La Constitution prévoit que sa présidence revient à l’opposition. C’est donc une sorte de « contre-pouvoir » ainsi voulu par nos textes. Finalement, il s’agit de renforcer le rôle de l’Assemblée vis-à-vis de l’exécutif.
Contrairement à ce qui est avancé par des responsables de « Ensemble ! » depuis quelques jours, la présidence ne revient pas au groupe le plus important de l’assemblée mais juste à l’opposition. Et il revient donc aux commissaires des finances des différents groupes s’étant déclarés dans l’opposition de désigner ce président par un vote. Pour être bien sûr que c’est l’opposition qui décide du président et non pas la majorité, il est traditionnellement admis que les commissaires aux finances de la majorité ne participent pas au vote. Cela a toujours été respecté.
 
S’il en est de même cette fois encore, le 30 juin sera donc élu un président issu de la NUPES puisqu’il s’agit de l’opposition la plus nombreuse dans l’assemblée et que son intergroupe a choisi de présenter une candidature commune.
 
A partir de là, que disent les débats en cours de la période.
 
Plusieurs responsables de la majorité ont affirmé, faussement on l’a vu, que le président de la commission devait être issu du principal groupe, ajoutant que ce dernier étant le RN et bien cette fonction devait revenir au parti d’extrême-droite. Eric Woerth, Marc Fesneau et d’autres ajoutant même que ce serait moins dangereux que s’il revenait à un député LFI. La main ainsi tendue à l’extrême-droite est un signe des préférences des extrême-libéraux dont on sait qu’ils n’ont pas la majorité absolue pour gouverner.
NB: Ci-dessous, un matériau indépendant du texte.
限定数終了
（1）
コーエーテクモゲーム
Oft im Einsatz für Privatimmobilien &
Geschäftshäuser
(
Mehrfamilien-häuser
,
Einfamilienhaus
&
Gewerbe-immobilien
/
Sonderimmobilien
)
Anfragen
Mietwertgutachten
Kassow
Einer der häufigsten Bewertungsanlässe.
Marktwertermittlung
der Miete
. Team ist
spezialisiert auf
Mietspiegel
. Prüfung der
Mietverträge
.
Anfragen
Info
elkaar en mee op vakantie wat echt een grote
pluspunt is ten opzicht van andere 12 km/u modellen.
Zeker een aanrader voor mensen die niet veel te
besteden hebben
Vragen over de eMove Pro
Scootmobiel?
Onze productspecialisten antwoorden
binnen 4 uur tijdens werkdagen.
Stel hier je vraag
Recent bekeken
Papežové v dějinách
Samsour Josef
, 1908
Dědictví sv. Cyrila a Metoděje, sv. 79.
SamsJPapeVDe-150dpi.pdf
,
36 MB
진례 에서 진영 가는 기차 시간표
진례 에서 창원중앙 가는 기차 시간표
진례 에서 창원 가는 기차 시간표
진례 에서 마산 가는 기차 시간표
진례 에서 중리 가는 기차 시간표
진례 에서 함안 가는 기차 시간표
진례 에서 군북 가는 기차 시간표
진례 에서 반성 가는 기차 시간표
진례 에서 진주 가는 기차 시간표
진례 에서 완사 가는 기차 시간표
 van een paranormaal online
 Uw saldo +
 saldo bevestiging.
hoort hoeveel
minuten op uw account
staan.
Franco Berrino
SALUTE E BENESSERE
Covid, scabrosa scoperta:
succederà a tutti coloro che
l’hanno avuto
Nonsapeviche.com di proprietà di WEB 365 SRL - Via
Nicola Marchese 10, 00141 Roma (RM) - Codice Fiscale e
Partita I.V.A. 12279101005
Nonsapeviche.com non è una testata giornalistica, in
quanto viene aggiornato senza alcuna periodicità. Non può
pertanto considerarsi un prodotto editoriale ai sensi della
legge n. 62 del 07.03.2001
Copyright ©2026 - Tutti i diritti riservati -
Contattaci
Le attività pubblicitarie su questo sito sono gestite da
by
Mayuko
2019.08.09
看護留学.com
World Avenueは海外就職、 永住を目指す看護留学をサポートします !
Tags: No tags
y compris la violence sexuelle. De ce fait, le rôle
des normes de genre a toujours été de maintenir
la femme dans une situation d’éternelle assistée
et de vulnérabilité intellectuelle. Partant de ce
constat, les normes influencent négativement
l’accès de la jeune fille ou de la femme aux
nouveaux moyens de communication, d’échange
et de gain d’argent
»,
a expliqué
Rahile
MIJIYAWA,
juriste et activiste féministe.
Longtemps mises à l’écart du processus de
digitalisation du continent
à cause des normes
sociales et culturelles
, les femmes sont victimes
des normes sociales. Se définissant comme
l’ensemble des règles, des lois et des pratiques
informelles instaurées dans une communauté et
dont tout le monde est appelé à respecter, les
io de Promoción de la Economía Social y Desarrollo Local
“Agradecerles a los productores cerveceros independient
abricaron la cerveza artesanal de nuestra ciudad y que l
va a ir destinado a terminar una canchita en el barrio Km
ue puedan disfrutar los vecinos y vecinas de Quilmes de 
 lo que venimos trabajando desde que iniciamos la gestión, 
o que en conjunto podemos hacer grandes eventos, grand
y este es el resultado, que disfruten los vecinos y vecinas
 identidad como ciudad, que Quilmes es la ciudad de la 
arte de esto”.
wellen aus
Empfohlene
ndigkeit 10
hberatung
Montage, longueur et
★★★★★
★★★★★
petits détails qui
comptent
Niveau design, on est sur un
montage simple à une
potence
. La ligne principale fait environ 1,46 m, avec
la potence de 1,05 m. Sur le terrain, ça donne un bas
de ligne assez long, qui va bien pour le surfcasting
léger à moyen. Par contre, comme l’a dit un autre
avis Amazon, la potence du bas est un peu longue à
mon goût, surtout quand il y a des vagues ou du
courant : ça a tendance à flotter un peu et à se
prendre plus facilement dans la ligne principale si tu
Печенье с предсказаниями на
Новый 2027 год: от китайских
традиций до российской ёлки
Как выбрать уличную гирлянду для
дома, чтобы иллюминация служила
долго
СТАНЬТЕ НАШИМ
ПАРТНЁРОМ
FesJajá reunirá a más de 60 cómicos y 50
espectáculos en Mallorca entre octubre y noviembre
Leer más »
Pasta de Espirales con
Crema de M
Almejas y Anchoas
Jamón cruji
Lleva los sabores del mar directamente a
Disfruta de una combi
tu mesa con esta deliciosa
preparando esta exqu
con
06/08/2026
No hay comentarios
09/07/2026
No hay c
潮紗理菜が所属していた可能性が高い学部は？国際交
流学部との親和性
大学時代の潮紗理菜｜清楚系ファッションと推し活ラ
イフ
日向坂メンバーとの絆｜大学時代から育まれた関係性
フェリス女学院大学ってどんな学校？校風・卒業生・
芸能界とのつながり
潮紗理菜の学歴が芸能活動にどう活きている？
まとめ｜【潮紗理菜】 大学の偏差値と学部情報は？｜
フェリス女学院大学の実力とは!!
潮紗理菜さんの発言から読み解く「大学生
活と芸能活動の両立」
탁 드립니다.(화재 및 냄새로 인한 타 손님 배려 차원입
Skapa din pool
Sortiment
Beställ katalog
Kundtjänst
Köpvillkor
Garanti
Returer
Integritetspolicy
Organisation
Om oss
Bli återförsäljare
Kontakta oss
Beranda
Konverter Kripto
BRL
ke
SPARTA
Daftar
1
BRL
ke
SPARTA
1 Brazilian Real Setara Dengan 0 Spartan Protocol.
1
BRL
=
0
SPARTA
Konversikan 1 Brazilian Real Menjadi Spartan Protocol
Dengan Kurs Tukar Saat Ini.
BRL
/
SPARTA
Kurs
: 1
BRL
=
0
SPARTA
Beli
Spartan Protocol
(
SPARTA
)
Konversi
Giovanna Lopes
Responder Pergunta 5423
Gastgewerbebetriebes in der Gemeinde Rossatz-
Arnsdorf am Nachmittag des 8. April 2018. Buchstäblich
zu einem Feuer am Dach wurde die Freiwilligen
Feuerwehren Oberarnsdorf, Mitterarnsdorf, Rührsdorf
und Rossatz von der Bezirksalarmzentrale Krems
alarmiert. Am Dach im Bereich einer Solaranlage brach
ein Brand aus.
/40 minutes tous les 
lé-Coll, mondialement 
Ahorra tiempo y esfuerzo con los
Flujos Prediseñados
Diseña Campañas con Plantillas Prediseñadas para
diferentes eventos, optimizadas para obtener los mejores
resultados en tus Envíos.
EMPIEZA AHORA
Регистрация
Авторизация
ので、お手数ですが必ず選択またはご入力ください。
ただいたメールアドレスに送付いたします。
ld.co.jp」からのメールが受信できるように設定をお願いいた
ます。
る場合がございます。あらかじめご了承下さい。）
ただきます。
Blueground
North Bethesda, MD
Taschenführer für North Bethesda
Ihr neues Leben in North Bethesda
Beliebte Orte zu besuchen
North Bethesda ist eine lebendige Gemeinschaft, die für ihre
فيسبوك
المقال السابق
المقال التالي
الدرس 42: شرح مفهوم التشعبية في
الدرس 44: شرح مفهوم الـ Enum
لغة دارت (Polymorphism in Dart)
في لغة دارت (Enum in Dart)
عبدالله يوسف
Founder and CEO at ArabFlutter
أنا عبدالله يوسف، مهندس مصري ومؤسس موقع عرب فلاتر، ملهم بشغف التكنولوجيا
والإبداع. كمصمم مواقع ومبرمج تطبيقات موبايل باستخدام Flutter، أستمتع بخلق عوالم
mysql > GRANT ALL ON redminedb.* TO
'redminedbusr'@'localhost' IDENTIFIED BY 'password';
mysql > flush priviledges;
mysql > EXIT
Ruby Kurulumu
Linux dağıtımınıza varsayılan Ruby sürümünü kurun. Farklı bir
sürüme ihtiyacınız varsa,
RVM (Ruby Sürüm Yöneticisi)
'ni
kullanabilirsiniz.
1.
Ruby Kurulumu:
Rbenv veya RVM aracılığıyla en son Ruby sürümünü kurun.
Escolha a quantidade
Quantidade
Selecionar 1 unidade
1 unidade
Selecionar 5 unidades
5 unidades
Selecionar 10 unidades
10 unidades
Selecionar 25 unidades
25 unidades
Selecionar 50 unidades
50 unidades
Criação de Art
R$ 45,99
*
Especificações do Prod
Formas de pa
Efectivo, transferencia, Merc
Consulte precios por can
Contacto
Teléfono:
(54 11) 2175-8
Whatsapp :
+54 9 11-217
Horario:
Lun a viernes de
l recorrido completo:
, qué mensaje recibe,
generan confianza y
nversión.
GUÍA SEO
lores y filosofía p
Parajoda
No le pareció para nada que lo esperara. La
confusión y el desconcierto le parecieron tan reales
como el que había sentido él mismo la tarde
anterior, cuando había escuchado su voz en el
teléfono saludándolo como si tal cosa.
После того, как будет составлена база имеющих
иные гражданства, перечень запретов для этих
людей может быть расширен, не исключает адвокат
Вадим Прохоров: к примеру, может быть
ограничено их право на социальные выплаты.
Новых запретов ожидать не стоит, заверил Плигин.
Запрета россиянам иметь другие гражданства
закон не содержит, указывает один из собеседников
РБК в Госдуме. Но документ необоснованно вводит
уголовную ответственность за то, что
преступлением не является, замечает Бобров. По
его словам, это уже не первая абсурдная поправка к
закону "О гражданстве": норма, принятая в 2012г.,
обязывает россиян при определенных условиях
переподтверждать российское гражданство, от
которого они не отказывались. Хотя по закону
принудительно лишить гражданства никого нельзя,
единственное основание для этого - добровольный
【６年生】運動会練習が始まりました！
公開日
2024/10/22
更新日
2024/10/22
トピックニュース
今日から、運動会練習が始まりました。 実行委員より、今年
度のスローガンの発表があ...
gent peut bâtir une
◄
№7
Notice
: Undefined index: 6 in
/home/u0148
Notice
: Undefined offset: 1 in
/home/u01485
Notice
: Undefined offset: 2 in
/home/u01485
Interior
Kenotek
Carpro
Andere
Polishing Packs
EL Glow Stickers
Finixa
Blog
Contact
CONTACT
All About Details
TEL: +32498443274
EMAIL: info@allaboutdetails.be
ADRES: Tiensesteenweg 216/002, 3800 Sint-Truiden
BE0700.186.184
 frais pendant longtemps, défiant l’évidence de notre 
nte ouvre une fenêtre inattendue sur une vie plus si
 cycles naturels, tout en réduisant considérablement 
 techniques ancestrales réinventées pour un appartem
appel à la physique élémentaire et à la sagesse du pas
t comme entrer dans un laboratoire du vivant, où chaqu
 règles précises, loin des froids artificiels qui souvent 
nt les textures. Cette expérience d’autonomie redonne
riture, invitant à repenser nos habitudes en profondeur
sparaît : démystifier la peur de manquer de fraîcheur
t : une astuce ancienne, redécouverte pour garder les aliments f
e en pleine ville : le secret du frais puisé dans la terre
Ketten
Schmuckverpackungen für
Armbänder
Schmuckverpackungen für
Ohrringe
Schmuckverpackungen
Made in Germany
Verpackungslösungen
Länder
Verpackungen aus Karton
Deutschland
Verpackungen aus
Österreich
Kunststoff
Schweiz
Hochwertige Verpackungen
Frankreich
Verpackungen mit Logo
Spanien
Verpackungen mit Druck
Manifestement ceux-là préparent les esprits à des alliances avec l’extrême-droite et jugent leur programme plus compatible avec elle qu’avec la gauche. Sur le plan économique et social, c’est vrai, ce qui range d’ailleurs le RN du côté des partisans du système quoi qu’ils prétendent. Ce choix de représentants du bloc bourgeois rappelle aussi ce qui fut fait dans le passé avec les conséquences que l’on sait : une victoire à terme de l’extrême-droite.
 
 
Les mêmes et d’autres, bien aidés par les commentaires des éditorialistes des médias dominants, disent impossible qu’un député LFI prenne cette présidence. Sans forcément tous aller jusqu’à privilégier le RN, ils en viennent à échafauder différents stratagèmes pour que cette fonction soit assurée par un.e président.e d’une opposition compatible avec le projet économique et financier qu’est le leur. Au fond, une opposition jugée suffisamment complaisante pour ne pas déranger les arrangements de leur monde. C’est là finalement la logique du « there is not alternative » thatchérien. Le système n’imagine la possibilité d’oppositions que si elles ne remettent pas en question son essence même, en cas contraire il s’arrange avec la démocratie pour l’en empêcher. Les variantes sont nombreuses dont le lawfare empêchant Lula de concourir contre Bolsonaro. Mais toutes ces variantes dérivent vers un régime autoritaire. Le premier quinquennat d’Emmanuel Macron, notamment à travers une succession de lois d’état d’urgence, a déjà été marquée par cette évolution. Si, pour parvenir à ses fins, la majorité décidait de participer au vote de la commission des Finances pour choisir son opposant, nous serions dans ce registre.
 
 
La déclaration de Mme Borne jeudi 23 juin, semblant exclure ce choix, toute autre décision entrainerait une crise majeure dès le début du mandat, il est donc probable que jeudi 30 juin, le représentant voulu par la NUPES soit élu.